The complications of anaphylaxis can sometimes cause a heart attack. All of these complications are potentially fatal. Some people may go into anaphylactic shock. It's also possible to stop breathing or experience airway blockage due to the inflammation of the airways.
Anaphylaxis for schools risk management strategies includes washing down tables, high chairs and benchtops after eating. Ensure handwashing for all children before and after eating and, if the requirement is involved in a particular child's anaphylaxis medical management action plan, on arrival at the children's service.
If in doubt whether a pupil is having anaphylaxis, always give adrenaline. A dose of adrenaline given using an AAI into the muscle is safe and potentially life-saving. If medical and parental consent is not in place, then dial 999 for advice.

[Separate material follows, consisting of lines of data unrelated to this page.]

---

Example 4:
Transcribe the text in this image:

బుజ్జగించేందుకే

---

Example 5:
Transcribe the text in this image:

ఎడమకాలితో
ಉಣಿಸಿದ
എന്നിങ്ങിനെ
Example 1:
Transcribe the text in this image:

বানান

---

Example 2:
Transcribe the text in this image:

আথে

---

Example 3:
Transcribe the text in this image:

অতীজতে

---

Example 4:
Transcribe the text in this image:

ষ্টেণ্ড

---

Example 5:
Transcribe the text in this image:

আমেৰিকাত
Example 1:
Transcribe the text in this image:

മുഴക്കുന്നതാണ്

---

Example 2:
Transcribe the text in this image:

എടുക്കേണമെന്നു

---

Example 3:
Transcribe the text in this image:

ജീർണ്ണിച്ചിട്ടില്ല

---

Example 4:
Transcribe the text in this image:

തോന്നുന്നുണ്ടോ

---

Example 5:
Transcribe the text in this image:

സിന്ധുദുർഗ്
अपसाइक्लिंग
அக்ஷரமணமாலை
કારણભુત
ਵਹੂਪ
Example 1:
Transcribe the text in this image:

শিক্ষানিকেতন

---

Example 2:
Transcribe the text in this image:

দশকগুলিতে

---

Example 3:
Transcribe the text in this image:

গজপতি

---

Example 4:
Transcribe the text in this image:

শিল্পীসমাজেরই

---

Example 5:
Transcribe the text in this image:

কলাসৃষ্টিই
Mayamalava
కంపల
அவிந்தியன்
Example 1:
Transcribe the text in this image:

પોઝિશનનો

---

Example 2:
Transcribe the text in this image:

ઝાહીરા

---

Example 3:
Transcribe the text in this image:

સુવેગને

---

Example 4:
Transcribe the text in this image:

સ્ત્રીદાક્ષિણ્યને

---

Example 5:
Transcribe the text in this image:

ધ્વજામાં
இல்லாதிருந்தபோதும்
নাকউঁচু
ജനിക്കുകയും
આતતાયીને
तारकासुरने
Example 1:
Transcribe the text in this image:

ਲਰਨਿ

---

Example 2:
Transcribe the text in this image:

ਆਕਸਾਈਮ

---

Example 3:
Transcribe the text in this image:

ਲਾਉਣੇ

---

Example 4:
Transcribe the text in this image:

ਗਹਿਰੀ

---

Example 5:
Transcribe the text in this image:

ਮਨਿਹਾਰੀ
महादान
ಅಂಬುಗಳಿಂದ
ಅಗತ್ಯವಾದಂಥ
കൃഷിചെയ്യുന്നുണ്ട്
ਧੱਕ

Families and staff should record when each family of an at-risk child is provided with a copy of the service's anaphylaxis management policy. Record when each family member offers a complete auto-injection device kit.
Anaphylaxis can be reduced in childcare include:
Anaphylaxis, allergies and asthma tend to run in families and believed to be a genetic predisposition to them.
Anaphylaxis causes your immune system to release a flood of chemicals that can cause you to go into shock. Your blood pressure drops suddenly and your airways narrow, blocking breathing. Signs and symptoms include a rapid, weak pulse; a skin rash; and nausea and vomiting.
On successful completion of the Online Anaphylaxis for Schools Training Courses will be able to download, save and/or print a quality assured continuing professional development (CPD) certificate. Our CPD certificates are recognised internationally and can be used to provide evidence for compliance and audit.
The CPD Certification Service (CPDUK) accredits all of our statutory and mandatory training courses as conforming to universally accepted Continuous Professional Development (CPD) guidelines.
The Mandatory Training Group is the leading UK provider of accredited statutory and mandatory training courses for all sectors, including health, safety and wellbeing, social care, education, local government, and many more.